**RECORDS SHOWN:**
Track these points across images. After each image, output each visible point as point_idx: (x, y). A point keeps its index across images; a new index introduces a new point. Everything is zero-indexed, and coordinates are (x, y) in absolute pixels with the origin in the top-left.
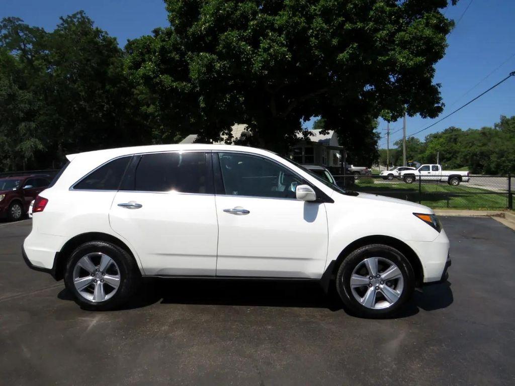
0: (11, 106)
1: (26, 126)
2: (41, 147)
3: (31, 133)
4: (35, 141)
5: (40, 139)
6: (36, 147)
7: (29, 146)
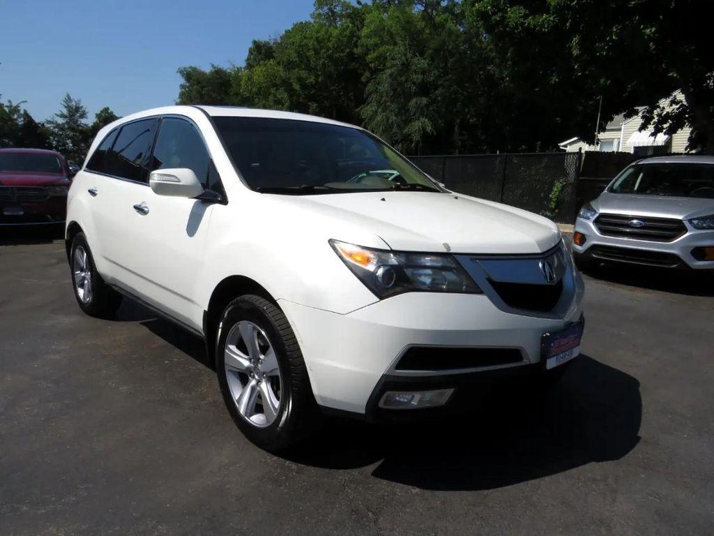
0: (403, 79)
1: (416, 103)
2: (429, 129)
3: (422, 111)
4: (425, 122)
5: (430, 120)
6: (424, 129)
7: (417, 128)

**EXERCISE:** Everything in the listing is to be returned word for word, except the pictures.

**ANSWER BELOW:**
Track these points across images. After each image, output each visible point as point_idx: (x, y). A point keeps its index across images; a new index introduces a new point. Everything is zero-indexed, and coordinates are (x, y) in absolute pixels with the origin in the top-left.
0: (11, 106)
1: (26, 126)
2: (41, 147)
3: (31, 133)
4: (35, 141)
5: (40, 139)
6: (36, 147)
7: (29, 146)
0: (403, 79)
1: (416, 103)
2: (429, 129)
3: (422, 111)
4: (425, 122)
5: (430, 120)
6: (424, 129)
7: (417, 128)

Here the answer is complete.